### Exercise
Write out the reply to the Sceptical Observer column in full, word for word.

### Page extract
To paraphrase your columnist (Sceptical Observer, SSO 1011), every time I read an ill-conceived comment on gay culture, “I reach for my (metaphorical) revolver”.
“I reached for my revolver” when I read his lament about the perceived lack of representation of people like him in the Mardi Gras parade.
Well, Doug, the reason why people like you are not represented in the parade and this aspect of Sydney gay culture, is because people like you don’t participate in it. If you don’t want to get involved then don’t snipe from the safety of the sidelines. It’s a gay behavioural cliché that’s neither attractive nor helpful.
“I reached for my revolver again” when I read his criticisms of drag. I’m sorry to disappoint you, Doug, but your comments are neither daring nor new, but are as much an “historic relic of the days when we had to be hidden or in disguise”, as you believe drag queens themselves to be.

[Collected data entries]
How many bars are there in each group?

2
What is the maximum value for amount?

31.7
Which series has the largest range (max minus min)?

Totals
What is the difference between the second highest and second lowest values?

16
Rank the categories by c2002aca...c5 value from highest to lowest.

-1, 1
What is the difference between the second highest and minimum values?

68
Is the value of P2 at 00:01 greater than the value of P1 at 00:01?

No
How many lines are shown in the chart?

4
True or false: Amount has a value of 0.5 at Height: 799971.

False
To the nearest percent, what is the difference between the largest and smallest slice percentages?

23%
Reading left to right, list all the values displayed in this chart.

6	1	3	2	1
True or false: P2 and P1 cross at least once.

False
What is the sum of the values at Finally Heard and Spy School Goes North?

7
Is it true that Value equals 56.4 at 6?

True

### Answer space
To paraphrase your columnist (Sceptical Observer, SSO 1011), every time I read an ill-conceived comment on gay culture, “I reach for my (metaphorical) revolver”.
“I reached for my revolver” when I read his lament about the perceived lack of representation of people like him in the Mardi Gras parade.
Well, Doug, the reason why people like you are not represented in the parade and this aspect of Sydney gay culture, is because people like you don’t participate in it. If you don’t want to get involved then don’t snipe from the safety of the sidelines. It’s a gay behavioural cliché that’s neither attractive nor helpful.
“I reached for my revolver again” when I read his criticisms of drag. I’m sorry to disappoint you, Doug, but your comments are neither daring nor new, but are as much an “historic relic of the days when we had to be hidden or in disguise”, as you believe drag queens themselves to be.